| What the exercise asks |
This exercise asks for the records to be retyped exactly as they read.

| Records provided |

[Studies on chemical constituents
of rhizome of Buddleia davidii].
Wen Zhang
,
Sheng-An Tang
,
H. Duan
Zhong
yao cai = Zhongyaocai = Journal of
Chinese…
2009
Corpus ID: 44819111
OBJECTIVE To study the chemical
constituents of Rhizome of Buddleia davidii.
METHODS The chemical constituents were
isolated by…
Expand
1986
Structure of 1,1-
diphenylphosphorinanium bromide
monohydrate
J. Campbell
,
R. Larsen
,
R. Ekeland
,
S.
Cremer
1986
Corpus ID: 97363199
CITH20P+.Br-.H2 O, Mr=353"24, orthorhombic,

| Exercise solution |
[Studies on chemical constituents
of rhizome of Buddleia davidii].
Wen Zhang
,
Sheng-An Tang
,
H. Duan
Zhong
yao cai = Zhongyaocai = Journal of
Chinese…
2009
Corpus ID: 44819111
OBJECTIVE To study the chemical
constituents of Rhizome of Buddleia davidii.
METHODS The chemical constituents were
isolated by…
Expand
1986
Structure of 1,1-
diphenylphosphorinanium bromide
monohydrate
J. Campbell
,
R. Larsen
,
R. Ekeland
,
S.
Cremer
1986
Corpus ID: 97363199
CITH20P+.Br-.H2 O, Mr=353"24, orthorhombic,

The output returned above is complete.